■ TEXT PROVIDED ■
Most explanations of R-squared start with a formula:
R² = 1 − (SS_res / SS_tot)
Then they say something like “the proportion of variance explained by the model” and move on. And you nod, and you write it down, and somewhere in the back of your head a small voice says: what does “explained” actually mean?
I went down this rabbit hole recently, and the answer turned out to be much simpler — and much more useful — than the textbook framing. So here it is, the way I wish someone had told me on day one.
The Question Nobody Asks
Mean Squared Error is straightforward. For every house in your dataset, you take the model’s predicted price, subtract the actual price, square it, and average. The smaller the number, the closer your predictions are to reality. Done.
And we take square for MSE to ensure we don’t artificially balance negative errors against positive errors and then to bring it back to the regular world metrics, we may choose to do a square root again, to get RMSE – root mean squared error.

■ INPUT ■
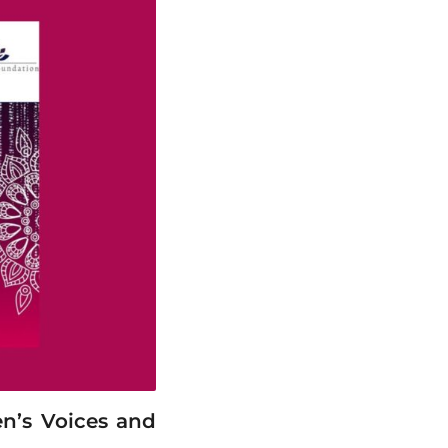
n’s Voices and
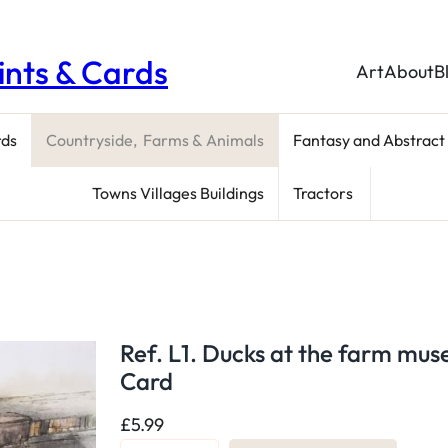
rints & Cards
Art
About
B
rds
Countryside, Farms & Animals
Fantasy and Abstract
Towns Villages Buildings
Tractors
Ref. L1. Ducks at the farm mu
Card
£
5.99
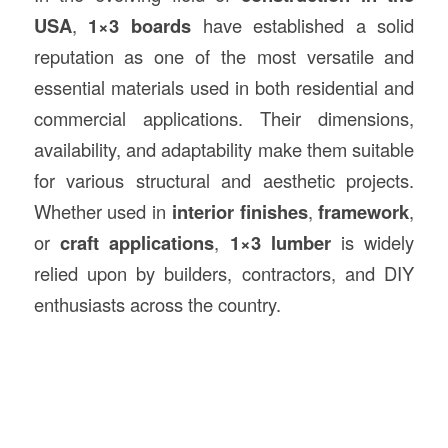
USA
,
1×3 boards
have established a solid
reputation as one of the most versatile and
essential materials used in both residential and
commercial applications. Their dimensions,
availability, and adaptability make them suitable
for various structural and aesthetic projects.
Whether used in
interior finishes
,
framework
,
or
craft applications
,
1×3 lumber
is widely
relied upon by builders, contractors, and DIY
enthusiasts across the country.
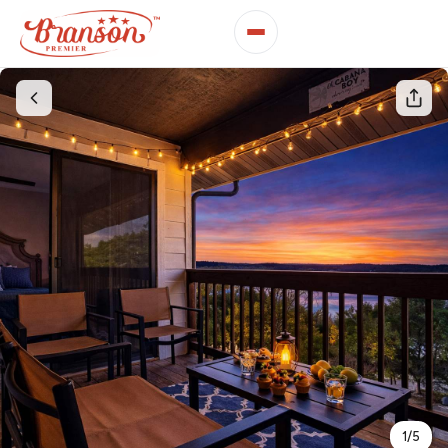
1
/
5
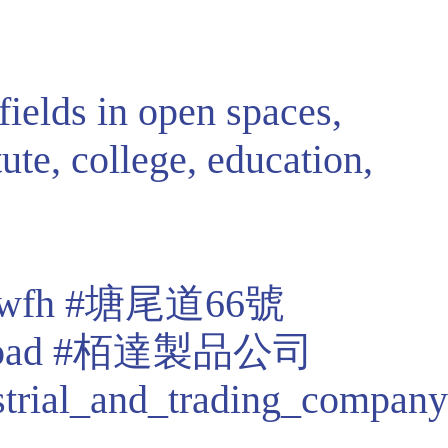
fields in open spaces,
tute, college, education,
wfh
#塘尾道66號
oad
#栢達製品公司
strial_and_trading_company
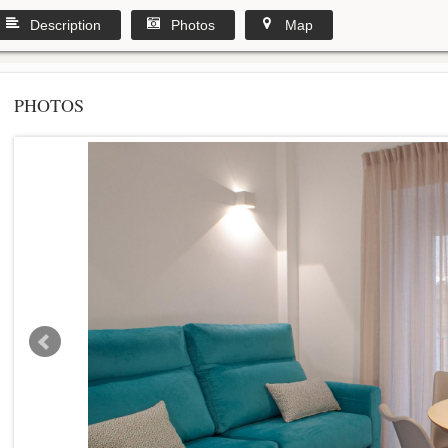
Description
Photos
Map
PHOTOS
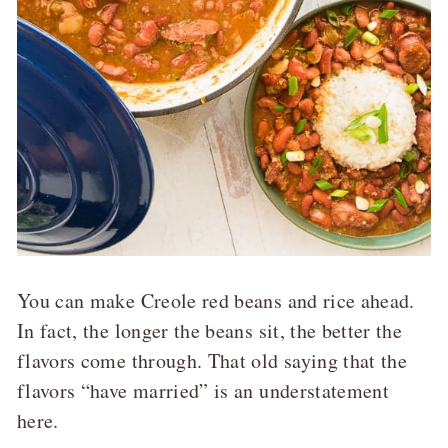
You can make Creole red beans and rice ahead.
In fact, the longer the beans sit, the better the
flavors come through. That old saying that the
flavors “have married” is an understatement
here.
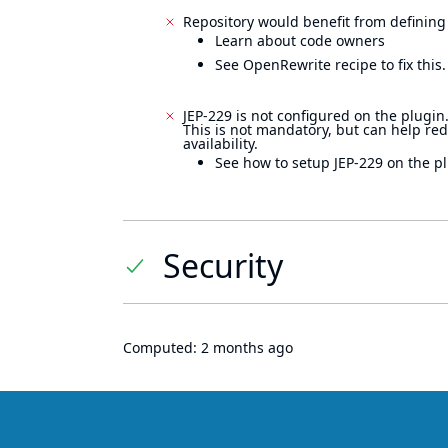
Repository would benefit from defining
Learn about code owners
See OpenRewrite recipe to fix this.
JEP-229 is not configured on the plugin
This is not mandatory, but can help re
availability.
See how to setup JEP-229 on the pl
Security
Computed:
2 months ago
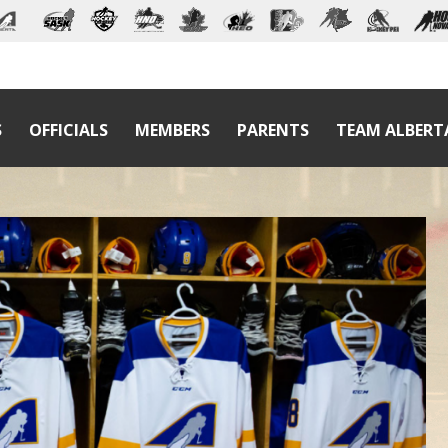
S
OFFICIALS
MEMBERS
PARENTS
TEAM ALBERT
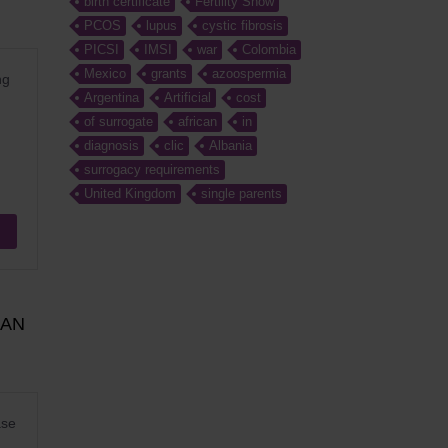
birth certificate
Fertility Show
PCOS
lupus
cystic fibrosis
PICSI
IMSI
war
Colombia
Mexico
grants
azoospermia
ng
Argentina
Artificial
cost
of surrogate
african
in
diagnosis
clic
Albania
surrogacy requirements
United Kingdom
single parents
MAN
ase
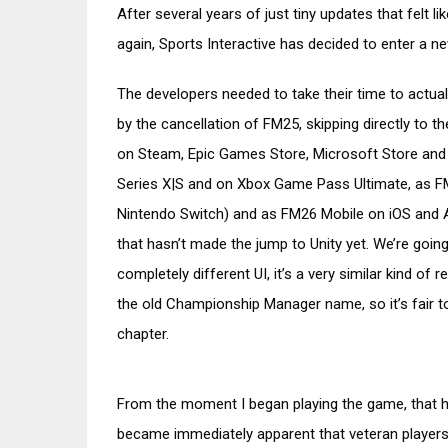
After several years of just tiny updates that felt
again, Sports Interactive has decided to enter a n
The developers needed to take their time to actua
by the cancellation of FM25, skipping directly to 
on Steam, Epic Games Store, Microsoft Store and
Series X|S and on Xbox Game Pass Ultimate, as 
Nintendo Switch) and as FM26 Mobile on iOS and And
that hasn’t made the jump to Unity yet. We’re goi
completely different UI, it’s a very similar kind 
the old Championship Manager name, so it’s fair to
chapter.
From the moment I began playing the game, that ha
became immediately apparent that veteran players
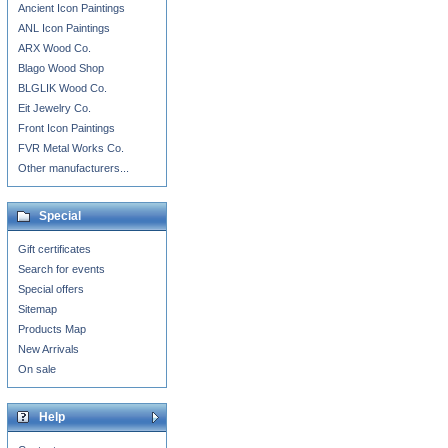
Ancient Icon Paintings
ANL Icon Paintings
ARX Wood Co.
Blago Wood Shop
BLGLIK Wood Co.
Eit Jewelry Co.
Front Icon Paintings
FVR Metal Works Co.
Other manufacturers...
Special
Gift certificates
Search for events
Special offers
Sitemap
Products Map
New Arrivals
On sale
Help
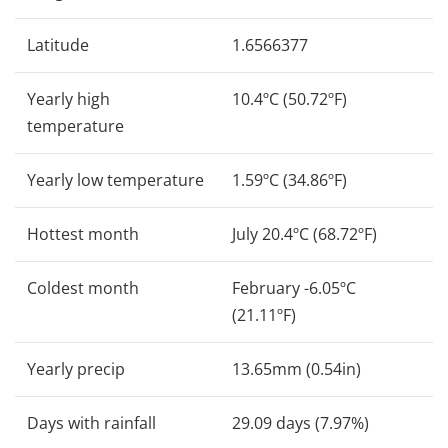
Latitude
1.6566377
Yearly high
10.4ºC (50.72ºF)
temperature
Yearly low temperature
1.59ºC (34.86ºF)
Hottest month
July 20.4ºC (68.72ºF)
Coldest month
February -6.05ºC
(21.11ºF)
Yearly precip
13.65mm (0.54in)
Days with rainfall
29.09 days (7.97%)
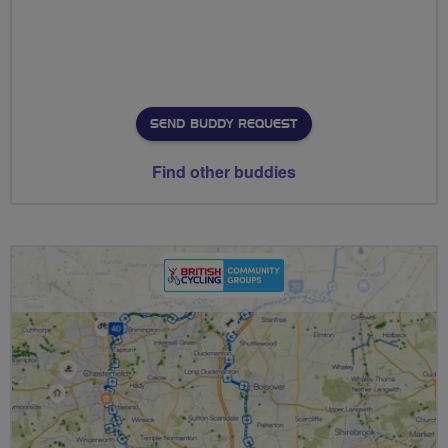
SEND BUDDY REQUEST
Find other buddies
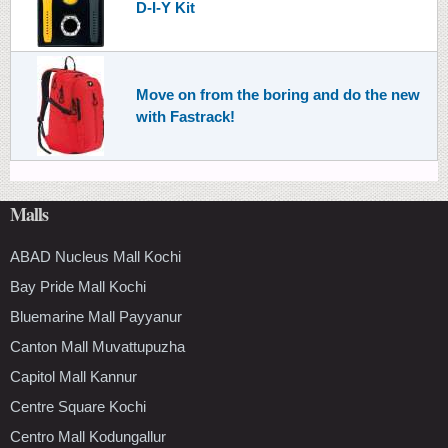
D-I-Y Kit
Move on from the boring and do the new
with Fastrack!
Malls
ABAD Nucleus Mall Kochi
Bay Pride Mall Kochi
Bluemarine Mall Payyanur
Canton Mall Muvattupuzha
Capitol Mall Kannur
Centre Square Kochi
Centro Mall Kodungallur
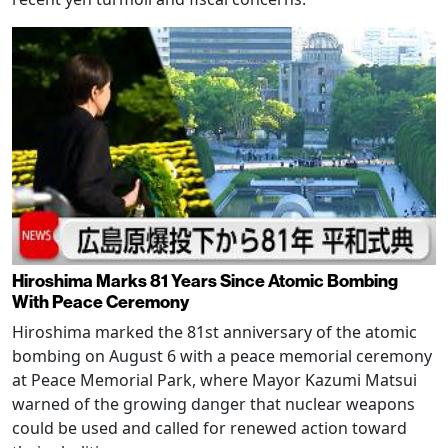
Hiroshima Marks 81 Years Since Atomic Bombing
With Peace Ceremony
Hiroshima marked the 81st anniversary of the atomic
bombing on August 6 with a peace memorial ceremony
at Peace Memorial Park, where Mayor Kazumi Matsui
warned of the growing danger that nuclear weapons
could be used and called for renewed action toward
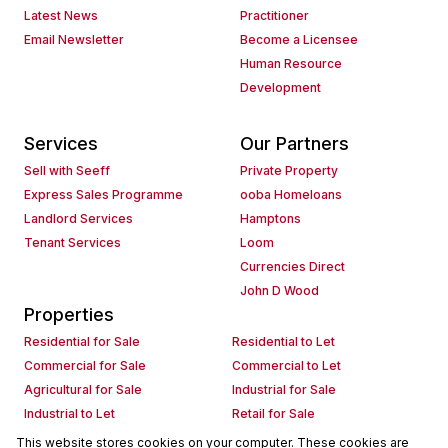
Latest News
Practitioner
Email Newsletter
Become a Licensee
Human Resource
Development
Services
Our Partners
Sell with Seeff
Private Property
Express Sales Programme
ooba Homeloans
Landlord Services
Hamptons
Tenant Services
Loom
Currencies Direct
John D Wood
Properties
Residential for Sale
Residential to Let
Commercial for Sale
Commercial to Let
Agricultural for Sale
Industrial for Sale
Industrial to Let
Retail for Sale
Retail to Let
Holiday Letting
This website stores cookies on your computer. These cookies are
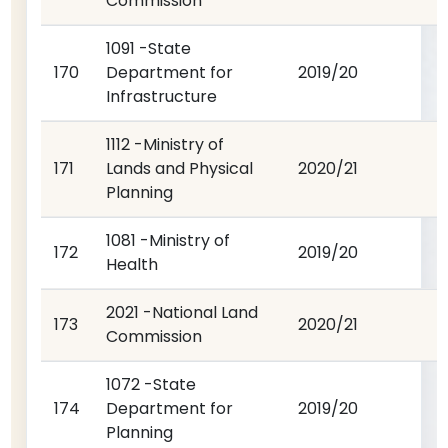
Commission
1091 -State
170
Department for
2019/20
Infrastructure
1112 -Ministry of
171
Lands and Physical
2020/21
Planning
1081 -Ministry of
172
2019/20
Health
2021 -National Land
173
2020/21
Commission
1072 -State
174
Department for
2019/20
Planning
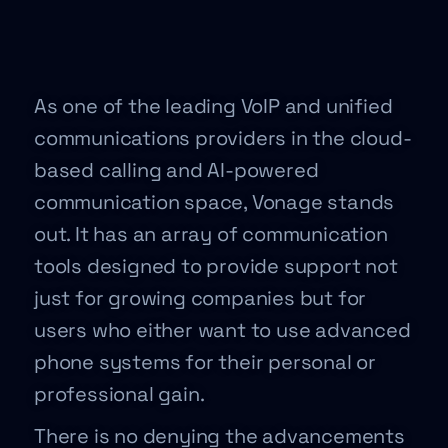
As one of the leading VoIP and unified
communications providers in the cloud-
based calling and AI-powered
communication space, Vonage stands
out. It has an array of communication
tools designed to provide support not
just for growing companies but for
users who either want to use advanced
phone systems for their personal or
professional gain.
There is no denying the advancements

■ WORK REQUEST 1 ■
Can you put the lines of the records between the line containing "As one of the leading VoIP and unified" and the line containing "professional gain.", inclusive, into a JSON list of strings, one string per line, leaving out any blank lines?
■ WORK REQUEST 2 ■
How would the R-squared explanation go on? Write its continuation, starting right after its last sentence.
The text on R-squared and the records have no connection to each other.

■ WRITTEN ANSWER 1 ■
[
  "As one of the leading VoIP and unified",
  "communications providers in the cloud-",
  "based calling and AI-powered",
  "communication space, Vonage stands",
  "out. It has an array of communication",
  "tools designed to provide support not",
  "just for growing companies but for",
  "users who either want to use advanced",
  "phone systems for their personal or",
  "professional gain."
]

■ WRITTEN ANSWER 2 ■
But here’s the thing: an MSE of 1,800 means nothing on its own. Is that good? Bad? It depends entirely on what you’re predicting. An MSE of 1,800 on house prices in dollars is excellent. An MSE of 1,800 on shoe sizes is a disaster.
MSE has no built-in sense of scale. It tells you how wrong you are in absolute terms, but it can’t tell you whether your model is doing anything clever — or whether you’d have done about the same by flipping a coin.
That’s the gap R-squared fills.
The Naive Baseline
Imagine you have ten houses and you have to predict their prices, but you’re not allowed to look at any features — no square footage, no bedrooms, no zip code. Nothing.
What’s the best you can do?
Guess the average. For every single house, you predict the mean price of all ten. It’s a lazy, dumb prediction — but it’s the best you can do without information. Some houses you’ll overshoot, some you’ll undershoot, and the total squared error you rack up is exactly the variance of your dataset.
That number — the squared error you get from blindly predicting the mean — is your floor. It’s what life looks like with zero intelligence.
Now you build a real model. It looks at features. It learns weights. It produces a new MSE. And the only question worth asking is:
How much better is my model than the lazy version that just guesses the average?
That’s R-squared. That’s the whole thing.
R² = 1 − (model's MSE / variance of the data)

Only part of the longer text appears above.